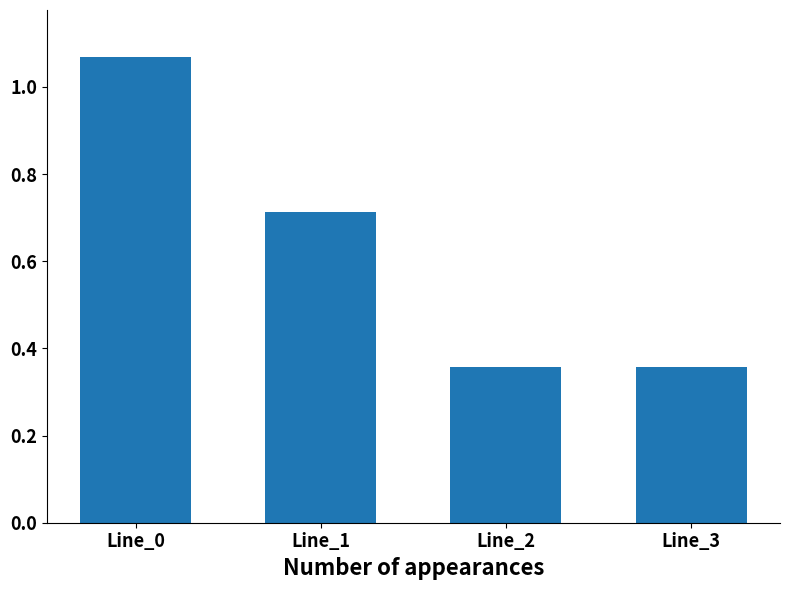

Is it true that the value at Line_3 is 0.6?

False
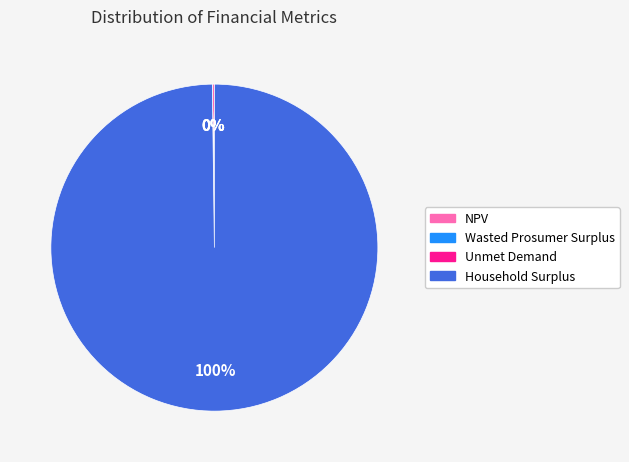

To the nearest percent, what is the difference between the largest and smallest slice percentages?

100%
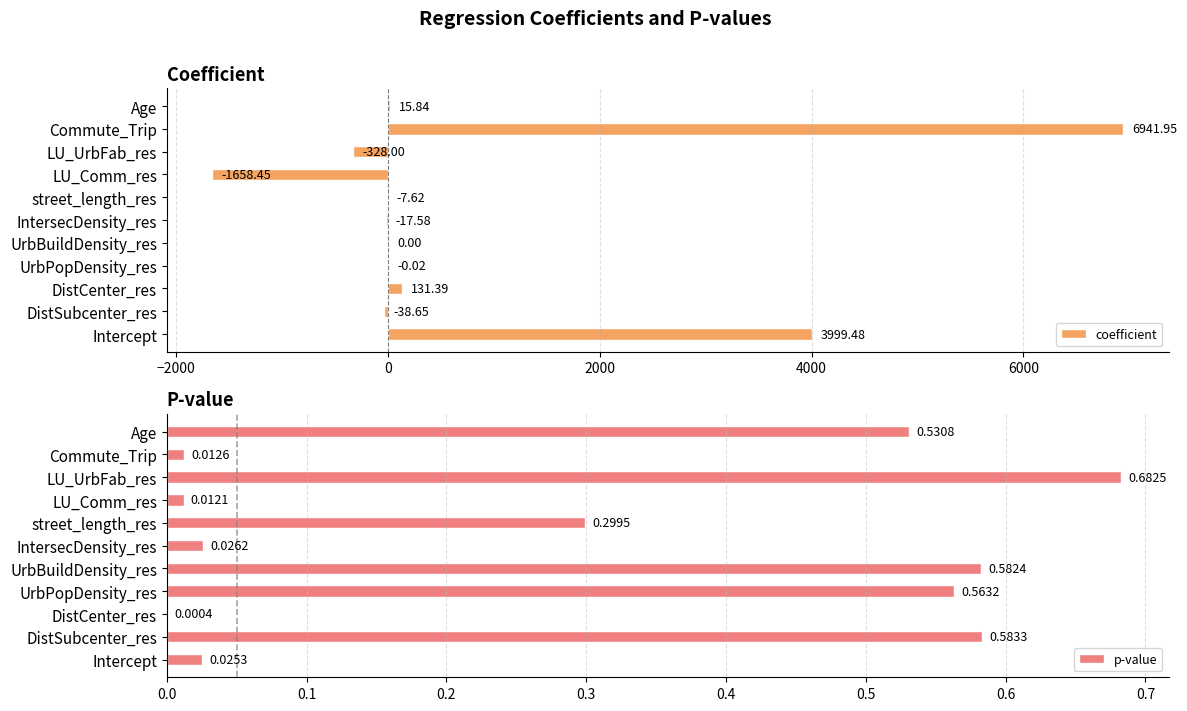

What is the sum of the coefficient values at UrbPopDensity_res and Commute_Trip?

6941.9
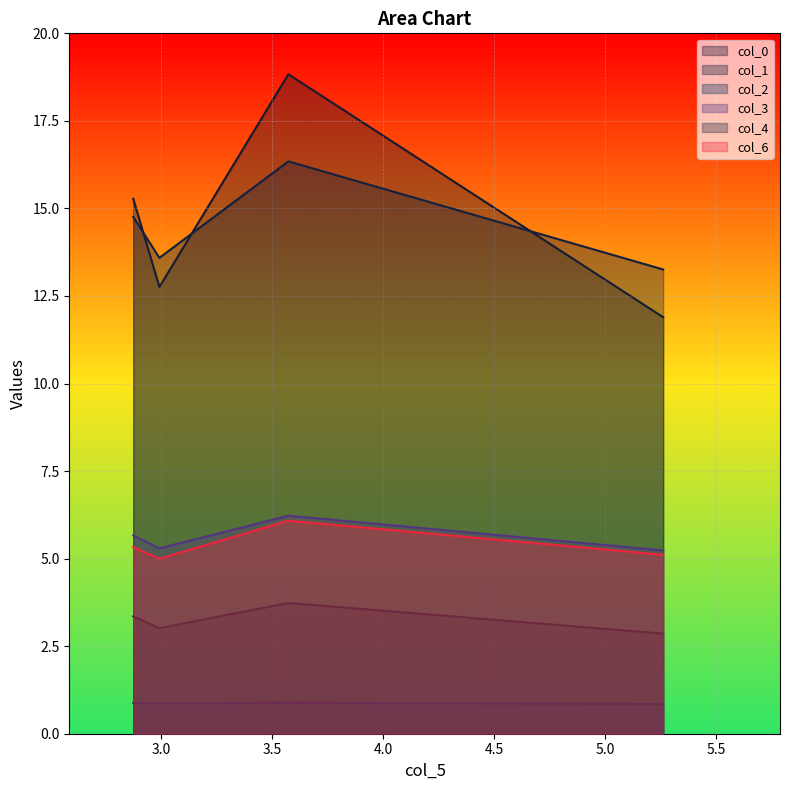

How many times do col_0 and col_1 cross each other?

3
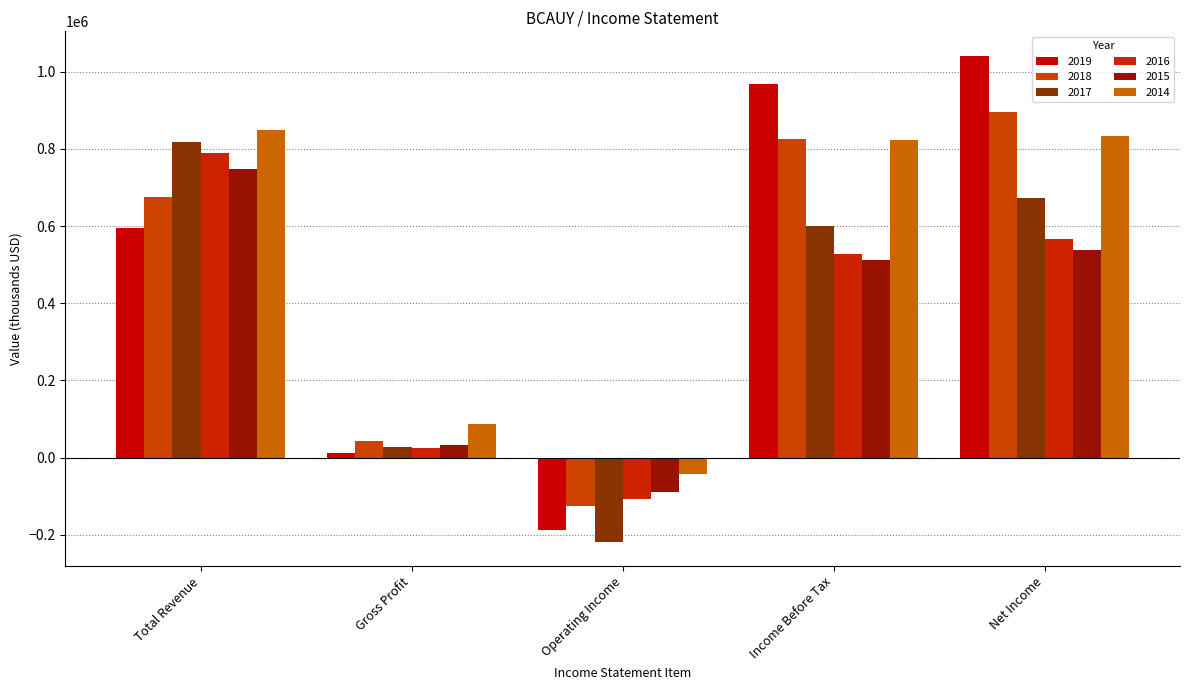

Reading right to left, list all the values displayed in this chart.

2019: 1041300	968900	-188100	11500	594700
2018: 896300	825200	-124000	44100	674000
2017: 673800	600500	-217500	28700	816800
2016: 567000	527300	-106000	26400	789200
2015: 538100	512000	-87900	32000	748800
2014: 832000	822700	-41000	86600	849200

#### [Brief]
Copy all the records above word for word, omitting the pictures.

#### [Solution]
Is it true that the value at Line_3 is 0.6?

False

To the nearest percent, what is the difference between the largest and smallest slice percentages?

100%

What is the sum of the coefficient values at UrbPopDensity_res and Commute_Trip?

6941.9

How many times do col_0 and col_1 cross each other?

3

Reading right to left, list all the values displayed in this chart.

2019: 1041300	968900	-188100	11500	594700
2018: 896300	825200	-124000	44100	674000
2017: 673800	600500	-217500	28700	816800
2016: 567000	527300	-106000	26400	789200
2015: 538100	512000	-87900	32000	748800
2014: 832000	822700	-41000	86600	849200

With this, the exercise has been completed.